Vorrei perciò proporre l’inizio di un discorso su questi selci di Artena. Da secoli sorreggono umilmente passi, muli, cuori più o meno pesanti, processioni della Madonna, guerre e paci, invernate e primavere, e ultimamente troppe deiezioni animali e qualche slogamento. Quei sassi bianchi, consumati e fatti verbo dalla nostra storia, se ne stanno posati sulla terra e accostati l’un all’altro come fedeli in chiesa, come lavoratori in marcia, come tombe e come bambini appena nati, che di notte, sotto la pioggia, tacciono ridarelli a trasformare i riflessi dei fanali in stelle. Guardarli è un piacere, vederli andare via un dolore, sia che cedano sotto il peso dell’incuria o che vengano sepolti da cemento e blocchetti estranei, come è accaduto su Via Maggiore – la strada alla quale, mi diceva un amico, “hanno strappato l’anima”. E sì che quell’anima era povera, rattoppata, magari faceva storcere il naso ai turisti; ma sempre anima era, e la si vedeva anche tra le crepe e i danni e forse, anzi, proprio per quello.
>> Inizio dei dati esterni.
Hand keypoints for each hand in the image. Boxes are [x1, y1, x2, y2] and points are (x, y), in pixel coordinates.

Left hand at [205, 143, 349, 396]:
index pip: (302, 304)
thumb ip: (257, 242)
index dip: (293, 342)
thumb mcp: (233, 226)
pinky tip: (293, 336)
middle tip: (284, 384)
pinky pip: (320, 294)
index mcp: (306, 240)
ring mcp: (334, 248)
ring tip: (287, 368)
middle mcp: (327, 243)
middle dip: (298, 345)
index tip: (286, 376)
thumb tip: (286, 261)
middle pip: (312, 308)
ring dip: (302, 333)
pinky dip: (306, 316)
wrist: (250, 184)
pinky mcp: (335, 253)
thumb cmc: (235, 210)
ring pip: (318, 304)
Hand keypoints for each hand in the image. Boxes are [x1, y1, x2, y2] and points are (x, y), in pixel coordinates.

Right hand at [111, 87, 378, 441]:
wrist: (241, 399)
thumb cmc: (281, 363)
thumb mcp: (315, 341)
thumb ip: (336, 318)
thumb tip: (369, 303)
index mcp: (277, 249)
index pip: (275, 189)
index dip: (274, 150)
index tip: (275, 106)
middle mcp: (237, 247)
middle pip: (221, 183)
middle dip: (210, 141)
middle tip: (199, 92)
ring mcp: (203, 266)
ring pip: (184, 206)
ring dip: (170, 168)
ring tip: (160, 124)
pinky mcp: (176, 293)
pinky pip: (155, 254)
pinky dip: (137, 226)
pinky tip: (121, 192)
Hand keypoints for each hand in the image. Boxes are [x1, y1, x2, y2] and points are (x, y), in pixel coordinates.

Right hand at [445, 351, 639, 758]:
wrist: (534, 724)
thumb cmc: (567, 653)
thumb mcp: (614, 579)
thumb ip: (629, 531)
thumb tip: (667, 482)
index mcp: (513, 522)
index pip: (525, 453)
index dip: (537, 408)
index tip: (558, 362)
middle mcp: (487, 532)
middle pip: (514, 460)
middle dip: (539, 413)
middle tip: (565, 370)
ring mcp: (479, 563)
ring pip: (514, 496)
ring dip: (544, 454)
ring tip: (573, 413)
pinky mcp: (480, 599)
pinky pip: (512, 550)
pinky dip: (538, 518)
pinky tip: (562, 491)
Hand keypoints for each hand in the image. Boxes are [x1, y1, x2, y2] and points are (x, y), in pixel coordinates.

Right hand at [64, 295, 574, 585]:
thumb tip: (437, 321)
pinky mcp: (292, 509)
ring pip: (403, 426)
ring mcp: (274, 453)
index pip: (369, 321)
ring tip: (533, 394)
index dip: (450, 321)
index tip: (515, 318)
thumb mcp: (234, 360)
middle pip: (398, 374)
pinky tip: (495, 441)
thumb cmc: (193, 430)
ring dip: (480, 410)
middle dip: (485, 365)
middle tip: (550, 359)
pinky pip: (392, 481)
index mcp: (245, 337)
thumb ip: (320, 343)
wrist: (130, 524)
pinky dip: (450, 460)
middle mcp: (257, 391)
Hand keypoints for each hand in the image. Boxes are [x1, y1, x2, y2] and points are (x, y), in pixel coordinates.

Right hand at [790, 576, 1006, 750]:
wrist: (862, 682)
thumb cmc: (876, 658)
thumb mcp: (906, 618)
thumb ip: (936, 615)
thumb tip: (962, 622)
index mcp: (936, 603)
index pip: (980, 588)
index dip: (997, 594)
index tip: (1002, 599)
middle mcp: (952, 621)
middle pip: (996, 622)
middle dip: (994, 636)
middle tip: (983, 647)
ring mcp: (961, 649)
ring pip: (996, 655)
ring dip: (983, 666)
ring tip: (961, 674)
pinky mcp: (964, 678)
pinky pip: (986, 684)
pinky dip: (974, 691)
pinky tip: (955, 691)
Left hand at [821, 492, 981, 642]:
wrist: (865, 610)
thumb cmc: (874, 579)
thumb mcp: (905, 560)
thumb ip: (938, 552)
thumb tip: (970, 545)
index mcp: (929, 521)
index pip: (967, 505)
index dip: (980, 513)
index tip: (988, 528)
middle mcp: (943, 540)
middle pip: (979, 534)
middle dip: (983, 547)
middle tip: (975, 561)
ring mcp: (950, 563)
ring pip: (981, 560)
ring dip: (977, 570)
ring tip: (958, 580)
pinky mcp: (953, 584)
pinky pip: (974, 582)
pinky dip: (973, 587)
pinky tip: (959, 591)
A differenza del lastricato d’importazione, i selci originali non hanno bisogno del cemento, che anzi danneggia la loro resistenza elastico-meccanica e la permeabilità della strada. Come insegna chi ancora sa costruirli e posarli, piantati in sabbia e pozzolana si sostengono a vicenda producendo un corpo compatto la cui organica forza scorre per l’intero sistema viario. Però quando li si abbandona, come purtroppo è accaduto per troppo tempo nella disattenzione nostra, prima o poi qualcuno può staccarsi e rotolare via: e allora, se non s’interviene subito a mestiere, altri selci si staccano, la strada si affossa, la folla dei sassi fedeli si piega e si separa. Ed ecco allora arrivare il cemento, la soluzione pigra quando le pietre non sono più compatte e non si parlano più: lega ciò che già si è disunito e così tale disunione ratifica.
Artena è un gioiello povero. Inestimabile. Non ce ne sono di uguali al mondo. Io quando guardo i suoi sassi rivedo le teste dei suoi figli che tutti insieme entrano a Santa Croce, al tramonto, dietro alla Madonna delle Grazie. Tutti diversi e tutti uniti. Non posso immaginare la Madonna procedere su un acciottolato simile a quello di un centro commerciale o di una villa americana dove ogni sasso è uguale all’altro e dall’altro separato, indifferente, legato al suo posto per mera costrizione.